» Materials provided:
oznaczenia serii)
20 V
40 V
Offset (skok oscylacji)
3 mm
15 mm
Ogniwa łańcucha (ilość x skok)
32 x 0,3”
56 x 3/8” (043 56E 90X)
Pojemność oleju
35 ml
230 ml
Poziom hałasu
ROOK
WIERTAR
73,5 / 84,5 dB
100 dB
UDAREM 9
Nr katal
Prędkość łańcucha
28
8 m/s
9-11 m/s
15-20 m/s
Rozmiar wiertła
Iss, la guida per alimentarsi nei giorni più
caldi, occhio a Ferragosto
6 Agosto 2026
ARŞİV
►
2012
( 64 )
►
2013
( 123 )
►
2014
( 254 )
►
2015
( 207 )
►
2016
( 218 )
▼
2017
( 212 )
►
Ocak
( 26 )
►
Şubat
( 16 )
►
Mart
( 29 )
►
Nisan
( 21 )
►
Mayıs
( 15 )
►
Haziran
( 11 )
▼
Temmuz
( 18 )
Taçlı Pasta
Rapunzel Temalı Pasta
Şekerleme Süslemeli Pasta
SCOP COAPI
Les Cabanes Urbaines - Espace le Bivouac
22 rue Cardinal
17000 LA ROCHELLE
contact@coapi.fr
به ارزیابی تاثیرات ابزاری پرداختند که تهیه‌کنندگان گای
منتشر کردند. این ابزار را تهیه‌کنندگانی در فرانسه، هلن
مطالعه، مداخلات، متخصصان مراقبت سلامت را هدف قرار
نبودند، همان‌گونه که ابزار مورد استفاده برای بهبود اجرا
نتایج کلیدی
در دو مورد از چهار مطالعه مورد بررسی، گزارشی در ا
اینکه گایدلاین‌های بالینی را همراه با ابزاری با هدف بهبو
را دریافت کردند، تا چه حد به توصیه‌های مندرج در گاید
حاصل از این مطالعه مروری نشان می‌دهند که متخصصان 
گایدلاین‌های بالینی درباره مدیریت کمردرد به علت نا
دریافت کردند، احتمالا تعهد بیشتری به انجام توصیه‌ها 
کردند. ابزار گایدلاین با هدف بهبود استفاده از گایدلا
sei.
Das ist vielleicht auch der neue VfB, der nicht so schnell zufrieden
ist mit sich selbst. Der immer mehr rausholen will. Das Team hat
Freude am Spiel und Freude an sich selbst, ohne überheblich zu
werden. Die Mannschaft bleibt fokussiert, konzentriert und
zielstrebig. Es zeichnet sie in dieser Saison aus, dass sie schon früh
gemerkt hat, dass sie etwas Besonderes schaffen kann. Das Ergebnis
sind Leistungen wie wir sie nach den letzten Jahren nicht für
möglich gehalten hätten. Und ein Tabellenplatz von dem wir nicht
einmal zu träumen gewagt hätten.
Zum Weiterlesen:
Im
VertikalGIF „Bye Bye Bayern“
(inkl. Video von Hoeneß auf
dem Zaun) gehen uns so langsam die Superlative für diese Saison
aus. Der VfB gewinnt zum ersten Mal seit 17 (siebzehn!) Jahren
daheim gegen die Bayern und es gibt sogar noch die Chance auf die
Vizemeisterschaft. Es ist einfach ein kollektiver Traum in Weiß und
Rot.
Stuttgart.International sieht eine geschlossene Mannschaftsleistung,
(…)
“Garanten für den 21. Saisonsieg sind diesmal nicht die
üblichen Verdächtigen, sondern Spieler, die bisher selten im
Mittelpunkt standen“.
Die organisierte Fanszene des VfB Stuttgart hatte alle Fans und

» Task brief: Repeat all of the data above line by line, without changing anything.

» Output of the task:
oznaczenia serii)
20 V
40 V
Offset (skok oscylacji)
3 mm
15 mm
Ogniwa łańcucha (ilość x skok)
32 x 0,3”
56 x 3/8” (043 56E 90X)
Pojemność oleju
35 ml
230 ml
Poziom hałasu
ROOK
WIERTAR
73,5 / 84,5 dB
100 dB
UDAREM 9
Nr katal
Prędkość łańcucha
28
8 m/s
9-11 m/s
15-20 m/s
Rozmiar wiertła
Iss, la guida per alimentarsi nei giorni più
caldi, occhio a Ferragosto
6 Agosto 2026
ARŞİV
►
2012
( 64 )
►
2013
( 123 )
►
2014
( 254 )
►
2015
( 207 )
►
2016
( 218 )
▼
2017
( 212 )
►
Ocak
( 26 )
►
Şubat
( 16 )
►
Mart
( 29 )
►
Nisan
( 21 )
►
Mayıs
( 15 )
►
Haziran
( 11 )
▼
Temmuz
( 18 )
Taçlı Pasta
Rapunzel Temalı Pasta
Şekerleme Süslemeli Pasta
SCOP COAPI
Les Cabanes Urbaines - Espace le Bivouac
22 rue Cardinal
17000 LA ROCHELLE
contact@coapi.fr
به ارزیابی تاثیرات ابزاری پرداختند که تهیه‌کنندگان گای
منتشر کردند. این ابزار را تهیه‌کنندگانی در فرانسه، هلن
مطالعه، مداخلات، متخصصان مراقبت سلامت را هدف قرار
نبودند، همان‌گونه که ابزار مورد استفاده برای بهبود اجرا
نتایج کلیدی
در دو مورد از چهار مطالعه مورد بررسی، گزارشی در ا
اینکه گایدلاین‌های بالینی را همراه با ابزاری با هدف بهبو
را دریافت کردند، تا چه حد به توصیه‌های مندرج در گاید
حاصل از این مطالعه مروری نشان می‌دهند که متخصصان 
گایدلاین‌های بالینی درباره مدیریت کمردرد به علت نا
دریافت کردند، احتمالا تعهد بیشتری به انجام توصیه‌ها 
کردند. ابزار گایدلاین با هدف بهبود استفاده از گایدلا
sei.
Das ist vielleicht auch der neue VfB, der nicht so schnell zufrieden
ist mit sich selbst. Der immer mehr rausholen will. Das Team hat
Freude am Spiel und Freude an sich selbst, ohne überheblich zu
werden. Die Mannschaft bleibt fokussiert, konzentriert und
zielstrebig. Es zeichnet sie in dieser Saison aus, dass sie schon früh
gemerkt hat, dass sie etwas Besonderes schaffen kann. Das Ergebnis
sind Leistungen wie wir sie nach den letzten Jahren nicht für
möglich gehalten hätten. Und ein Tabellenplatz von dem wir nicht
einmal zu träumen gewagt hätten.
Zum Weiterlesen:
Im
VertikalGIF „Bye Bye Bayern“
(inkl. Video von Hoeneß auf
dem Zaun) gehen uns so langsam die Superlative für diese Saison
aus. Der VfB gewinnt zum ersten Mal seit 17 (siebzehn!) Jahren
daheim gegen die Bayern und es gibt sogar noch die Chance auf die
Vizemeisterschaft. Es ist einfach ein kollektiver Traum in Weiß und
Rot.
Stuttgart.International sieht eine geschlossene Mannschaftsleistung,
(…)
“Garanten für den 21. Saisonsieg sind diesmal nicht die
üblichen Verdächtigen, sondern Spieler, die bisher selten im
Mittelpunkt standen“.
Die organisierte Fanszene des VfB Stuttgart hatte alle Fans und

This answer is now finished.